El silencio cayó sobre el salón como un pesado telón de terciopelo. Sofía, con la barbilla en alto y la mirada encendida por una mezcla de rabia y orgullo herido, dio un paso al frente, rompiendo el círculo de invitados.

​—¡Un brindis por los novios! —exclamó con una voz clara y cortante que resonó hasta en el último rincón de la estancia.

​Los invitados se giraron al unísono, confundidos ante la interrupción de aquella mujer desconocida pero arrebatadoramente bella. Sofía alzó su copa de vino tinto con una elegancia desafiante, sosteniendo la mirada de todos los presentes.

​En lo alto del escenario, Joel se quedó petrificado. La seguridad que emanaba hacía solo unos segundos se evaporó de golpe, dejando su rostro de un color cenizo, casi traslúcido bajo las luces de los reflectores. Su mano, que aún sostenía la de su prometida, tembló de forma casi imperceptible. El pánico se instaló en sus ojos al reconocer a la mujer que, apenas veinticuatro horas antes, había desechado como si fuera nada.

Justo cuando las palabras más hirientes quemaban en su garganta, unas manos grandes y firmes se cerraron sobre sus hombros, deteniéndola con una autoridad que no admitía réplica. El contacto fue como una descarga eléctrica que le recorrió la espalda; era una calidez que su cuerpo reconoció antes que su mente.

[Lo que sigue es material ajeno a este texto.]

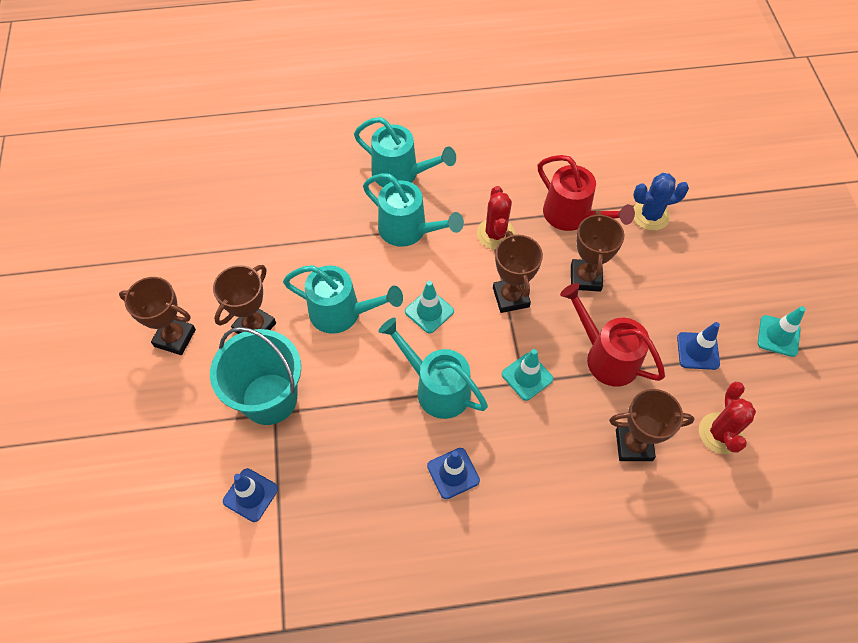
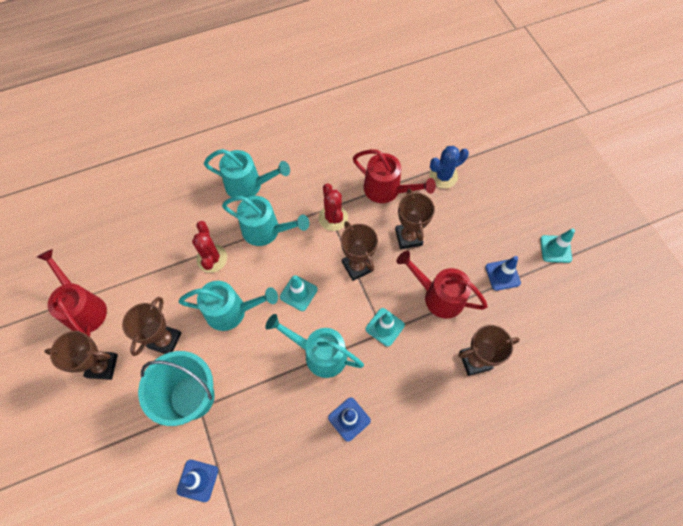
camera: 15 degrees left, 5 degrees up
(170, 268) = (83, 307): none -> red watering can
(720, 433) = (533, 335): red cactus -> red cactus (212, 258)

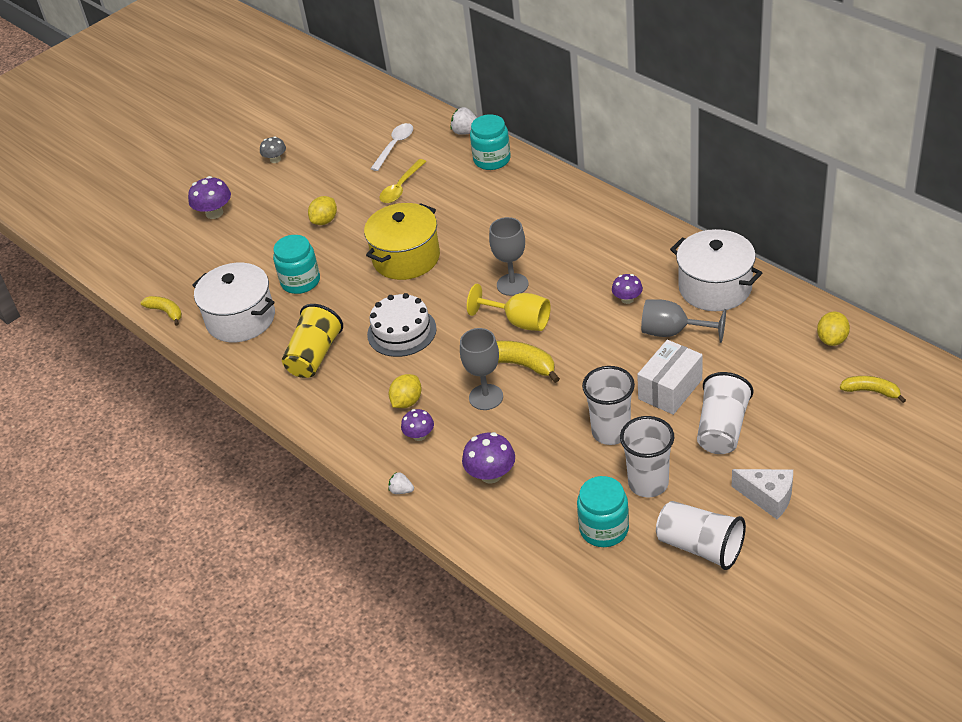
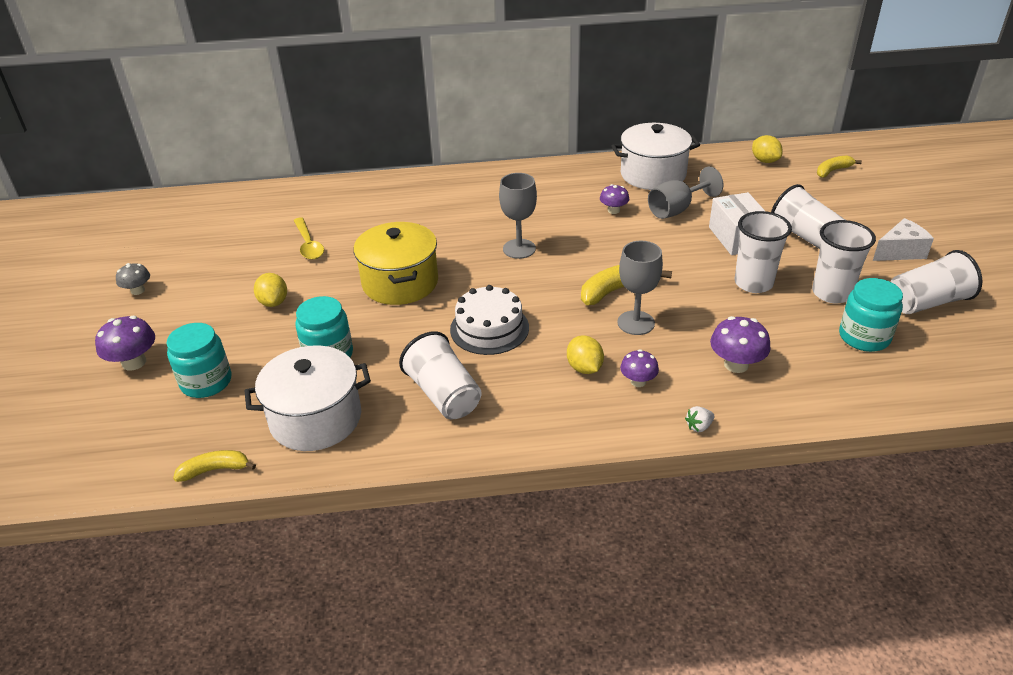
camera: 55 degrees left, 5 degrees down
(314, 356) = (444, 394): yellow cup -> white cup
(394, 146) = (252, 224): white spoon -> none
(466, 132) = (304, 187): white strawberry -> none
(492, 159) = (358, 191): turquoise jar -> turquoise jar (206, 382)
(519, 321) = (567, 266): yellow goblet -> none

​Sofía se tensó, dejando la frase a medias mientras el murmullo de los invitados crecía. Giró la cabeza con lentitud, encontrándose con unos ojos oscuros que la observaban con una mezcla de advertencia y una extraña posesión. Era él. El hombre del bar, el dueño de la suite, el extraño que esa misma mañana la había mantenido cautiva entre sus brazos.

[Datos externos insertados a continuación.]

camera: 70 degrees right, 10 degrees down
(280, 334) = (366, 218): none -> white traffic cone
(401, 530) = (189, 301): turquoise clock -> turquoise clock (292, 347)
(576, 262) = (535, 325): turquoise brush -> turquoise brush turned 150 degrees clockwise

​—Basta —susurró él, con esa voz barítona que la hizo estremecer—. No te rebajes a este espectáculo.

​Sofía lo miró con total incredulidad, con la respiración entrecortada. Su rostro le resultaba tan familiar que le dolía, pero no lograba ubicarlo fuera de la penumbra de la noche anterior. ¿Qué hacía él en la fiesta de compromiso de los Walson? ¿Cómo podía caminar con tanta seguridad en ese salón, como si fuera el verdadero dueño del lugar?

Una vez en el pasillo, lejos de las miradas curiosas y el murmullo del escándalo, él soltó sus hombros pero mantuvo una cercanía que resultaba asfixiante. El silencio del corredor, alfombrado y lujoso, solo era interrumpido por la respiración agitada de Sofía.

​—¡Suéltame! —logró articular ella, aunque la voz le salió más débil de lo que pretendía—. ¿Quién eres? ¿Qué haces aquí?

—Creo que debemos empezar por las formalidades, ya que anoche omitimos las presentaciones —dijo él, con una voz que recuperaba ese tono barítono y aterciopelado—. Mi nombre es Gerard Gelacio.

​Sofía se pegó a la pared, apretando las manos sobre su estómago. El nombre resonó en su mente como una sentencia.

​—Soy el hermano de la madre de Joel —continuó él, observando la palidez en el rostro de ella sin mostrar una gota de arrepentimiento.

—¿El tío de Joel? —repitió ella en un susurro cargado de horror, con los ojos fijos en el hombre que la observaba con una calma imperturbable—. Me acosté con el hermano de su madre... Dios mío, esto no puede estar pasando.

​La náusea la golpeó con fuerza. La imagen de Gerard en la penumbra de la suite, susurrándole al oído mientras la hacía suya, se mezcló con la imagen de Joel en el escenario, pálido y aterrorizado al verlos juntos. Todo el dolor de la traición de Joel ahora se veía empañado por una capa de culpa y confusión absoluta.